### Task item
Please copy every line below that contains the string "stained".

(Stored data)

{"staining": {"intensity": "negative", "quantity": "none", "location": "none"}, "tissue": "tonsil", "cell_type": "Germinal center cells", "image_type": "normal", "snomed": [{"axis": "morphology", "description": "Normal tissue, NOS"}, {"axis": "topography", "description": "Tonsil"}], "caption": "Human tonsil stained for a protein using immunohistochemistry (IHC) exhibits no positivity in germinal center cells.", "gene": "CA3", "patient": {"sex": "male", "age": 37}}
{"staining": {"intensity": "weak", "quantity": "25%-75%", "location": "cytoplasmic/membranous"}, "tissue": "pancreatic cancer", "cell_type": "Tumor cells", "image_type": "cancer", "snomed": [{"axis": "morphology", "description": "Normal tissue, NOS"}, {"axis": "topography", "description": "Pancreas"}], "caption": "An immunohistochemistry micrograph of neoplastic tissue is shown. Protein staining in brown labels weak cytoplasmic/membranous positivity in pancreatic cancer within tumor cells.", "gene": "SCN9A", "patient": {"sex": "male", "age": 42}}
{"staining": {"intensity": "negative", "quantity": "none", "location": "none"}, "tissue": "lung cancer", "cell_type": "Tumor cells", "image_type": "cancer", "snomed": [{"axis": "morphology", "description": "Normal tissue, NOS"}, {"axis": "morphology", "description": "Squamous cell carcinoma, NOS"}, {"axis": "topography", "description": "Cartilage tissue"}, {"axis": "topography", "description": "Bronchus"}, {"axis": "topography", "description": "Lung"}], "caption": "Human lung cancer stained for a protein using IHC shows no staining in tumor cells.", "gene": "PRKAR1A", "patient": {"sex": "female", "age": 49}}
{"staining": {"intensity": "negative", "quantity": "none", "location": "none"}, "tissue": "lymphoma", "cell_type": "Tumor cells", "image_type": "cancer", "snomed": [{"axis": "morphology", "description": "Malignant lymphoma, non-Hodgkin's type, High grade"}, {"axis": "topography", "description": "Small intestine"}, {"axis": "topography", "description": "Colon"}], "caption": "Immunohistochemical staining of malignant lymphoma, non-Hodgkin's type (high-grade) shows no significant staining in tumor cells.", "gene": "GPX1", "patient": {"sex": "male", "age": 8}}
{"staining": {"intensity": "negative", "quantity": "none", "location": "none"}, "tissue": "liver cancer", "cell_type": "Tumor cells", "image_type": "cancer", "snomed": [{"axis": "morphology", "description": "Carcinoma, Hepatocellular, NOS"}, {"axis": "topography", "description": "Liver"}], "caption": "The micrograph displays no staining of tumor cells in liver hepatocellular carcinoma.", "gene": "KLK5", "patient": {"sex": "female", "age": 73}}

### Expected answer
{"staining": {"intensity": "negative", "quantity": "none", "location": "none"}, "tissue": "tonsil", "cell_type": "Germinal center cells", "image_type": "normal", "snomed": [{"axis": "morphology", "description": "Normal tissue, NOS"}, {"axis": "topography", "description": "Tonsil"}], "caption": "Human tonsil stained for a protein using immunohistochemistry (IHC) exhibits no positivity in germinal center cells.", "gene": "CA3", "patient": {"sex": "male", "age": 37}}
{"staining": {"intensity": "negative", "quantity": "none", "location": "none"}, "tissue": "lung cancer", "cell_type": "Tumor cells", "image_type": "cancer", "snomed": [{"axis": "morphology", "description": "Normal tissue, NOS"}, {"axis": "morphology", "description": "Squamous cell carcinoma, NOS"}, {"axis": "topography", "description": "Cartilage tissue"}, {"axis": "topography", "description": "Bronchus"}, {"axis": "topography", "description": "Lung"}], "caption": "Human lung cancer stained for a protein using IHC shows no staining in tumor cells.", "gene": "PRKAR1A", "patient": {"sex": "female", "age": 49}}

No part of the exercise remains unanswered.